== What to do ==
**1.** According to the article on SENAI's planned cooperation with Morocco, in how many industry sectors does SENAI offer vocational training?
**2.** Write the next part of the article about SENAI sharing its e-learning expertise with Morocco's OFPPT, picking up after its final sentence.

== Excerpt to read ==
···

São Paulo – Brazil’s National Service for Industrial Training (SENAI) is drawing up a plan to share its expertise in e-learning courses of Mechanical Engineering and Digital Education with Morocco’s Office of Vocational Training and Employment Promotion (OFPPT). The initiative is part of a cooperation being negotiated between Brazil and Morocco. Pictured, online commencement of SESI/SENAI students.
This rapprochement between the governments of the countries, which the interchange between SENAI and OFPPT is part of, is carried out by the Brazilian Cooperation Agency (ABC), an institution affiliated to the Ministry of External Relations responsible for coordinating all international technical cooperation involving Brazil, and the embassy of Morocco in Brasília. “The mentioned project is under negotiation between the Brazilian and Moroccan government,” ABC told ANBA.
SENAI offers vocational training across 28 industry sectors in Brazil both in technology courses and undergraduate and graduate levels and usually meets international training demands for local students and shares its experience with agencies and institutes across the world. OFPPT also operates by training the productive sector manpower in Morocco.

···

[Data extracted from a collection]

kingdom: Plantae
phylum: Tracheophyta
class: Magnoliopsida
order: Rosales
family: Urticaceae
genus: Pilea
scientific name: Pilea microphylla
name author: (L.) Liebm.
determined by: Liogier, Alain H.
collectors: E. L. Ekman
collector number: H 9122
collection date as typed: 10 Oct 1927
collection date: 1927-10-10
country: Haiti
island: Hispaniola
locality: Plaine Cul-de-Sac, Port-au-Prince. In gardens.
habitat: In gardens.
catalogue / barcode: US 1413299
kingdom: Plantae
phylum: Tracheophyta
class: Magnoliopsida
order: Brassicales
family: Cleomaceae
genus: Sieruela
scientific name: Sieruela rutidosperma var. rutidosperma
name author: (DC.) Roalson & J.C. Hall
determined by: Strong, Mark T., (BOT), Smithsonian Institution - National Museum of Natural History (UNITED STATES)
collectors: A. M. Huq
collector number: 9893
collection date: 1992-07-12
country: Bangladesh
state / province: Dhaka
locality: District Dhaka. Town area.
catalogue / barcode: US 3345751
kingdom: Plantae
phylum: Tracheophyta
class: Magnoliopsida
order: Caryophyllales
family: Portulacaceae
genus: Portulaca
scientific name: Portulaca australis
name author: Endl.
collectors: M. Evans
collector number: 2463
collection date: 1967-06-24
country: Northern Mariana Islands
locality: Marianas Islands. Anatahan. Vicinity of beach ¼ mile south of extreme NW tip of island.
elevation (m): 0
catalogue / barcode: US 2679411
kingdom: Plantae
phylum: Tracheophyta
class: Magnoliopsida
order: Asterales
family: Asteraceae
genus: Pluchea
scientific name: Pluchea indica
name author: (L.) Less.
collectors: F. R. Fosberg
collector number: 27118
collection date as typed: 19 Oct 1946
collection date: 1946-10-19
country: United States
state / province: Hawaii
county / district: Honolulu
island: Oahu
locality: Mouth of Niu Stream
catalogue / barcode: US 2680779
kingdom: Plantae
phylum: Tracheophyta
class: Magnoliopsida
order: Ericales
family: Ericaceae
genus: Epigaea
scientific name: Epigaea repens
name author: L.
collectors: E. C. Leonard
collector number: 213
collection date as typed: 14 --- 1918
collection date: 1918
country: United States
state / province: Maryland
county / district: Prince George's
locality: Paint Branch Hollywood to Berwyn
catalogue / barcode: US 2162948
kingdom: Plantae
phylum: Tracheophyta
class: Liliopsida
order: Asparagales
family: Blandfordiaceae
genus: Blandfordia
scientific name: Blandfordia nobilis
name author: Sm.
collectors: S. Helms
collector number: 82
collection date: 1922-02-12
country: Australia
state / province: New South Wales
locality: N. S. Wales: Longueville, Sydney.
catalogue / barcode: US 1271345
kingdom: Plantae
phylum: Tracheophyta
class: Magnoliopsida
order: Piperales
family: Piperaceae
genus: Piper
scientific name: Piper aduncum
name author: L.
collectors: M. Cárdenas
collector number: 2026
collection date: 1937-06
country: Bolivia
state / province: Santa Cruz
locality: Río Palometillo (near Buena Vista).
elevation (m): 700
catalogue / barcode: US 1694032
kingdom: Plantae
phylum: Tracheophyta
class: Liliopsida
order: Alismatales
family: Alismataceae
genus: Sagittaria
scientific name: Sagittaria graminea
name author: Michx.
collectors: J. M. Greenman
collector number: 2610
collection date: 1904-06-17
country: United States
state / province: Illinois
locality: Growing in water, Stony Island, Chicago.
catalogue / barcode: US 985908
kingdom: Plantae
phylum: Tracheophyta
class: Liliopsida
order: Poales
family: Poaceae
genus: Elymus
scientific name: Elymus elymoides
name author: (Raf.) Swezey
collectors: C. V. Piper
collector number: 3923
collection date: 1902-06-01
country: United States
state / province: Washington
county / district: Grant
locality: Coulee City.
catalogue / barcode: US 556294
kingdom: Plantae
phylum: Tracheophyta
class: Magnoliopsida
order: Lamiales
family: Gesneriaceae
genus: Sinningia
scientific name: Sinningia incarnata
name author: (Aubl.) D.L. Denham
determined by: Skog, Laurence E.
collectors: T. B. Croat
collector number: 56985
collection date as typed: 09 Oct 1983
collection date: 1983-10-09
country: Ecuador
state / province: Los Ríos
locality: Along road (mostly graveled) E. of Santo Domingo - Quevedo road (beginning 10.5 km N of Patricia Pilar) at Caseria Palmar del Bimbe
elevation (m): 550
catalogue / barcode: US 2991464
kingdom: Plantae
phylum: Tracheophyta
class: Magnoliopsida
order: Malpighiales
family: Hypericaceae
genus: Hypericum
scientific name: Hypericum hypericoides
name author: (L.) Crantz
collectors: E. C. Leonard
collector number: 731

···

== Expected results ==
**1.** SENAI offers vocational training across 28 industry sectors in Brazil.

**2.**
SENAI Vocational and Technologic Training executive manager Felipe Morgado told ANBA that the two fields that could be the object of cooperation with Morocco were listed as interesting by the Moroccans. SENAI will offer them the development of a Mechanical Engineering course and a graduate course for training professors that will hold classes online. “Focused on the digital transformation of the education institutions,” Morgado explains.
In the cooperation with Morocco, SENAI goes in as a partner of the Brazilian government and will transfer knowledge for the OFPPT to offer its ow courses, providing for the development of content and training the professors that will give them. “We operate with capacity building. We aren’t just giving the course, but developing the skills on our partner,” SENAI International Relations expert Tatiana Farah Mello explains.
These fields are connected to the industry 4.0, to the development of new technologies,” Morgado says about the fields that could fit in the cooperation with Morocco. He says that SENAI stands out in the WorldSkills – a world championship of vocational skills – in Mechanical Engineering and that teacher training is a need in most countries. “All governments are interested in retraining professors for them to be able to put new technologies in their daily life,” he says.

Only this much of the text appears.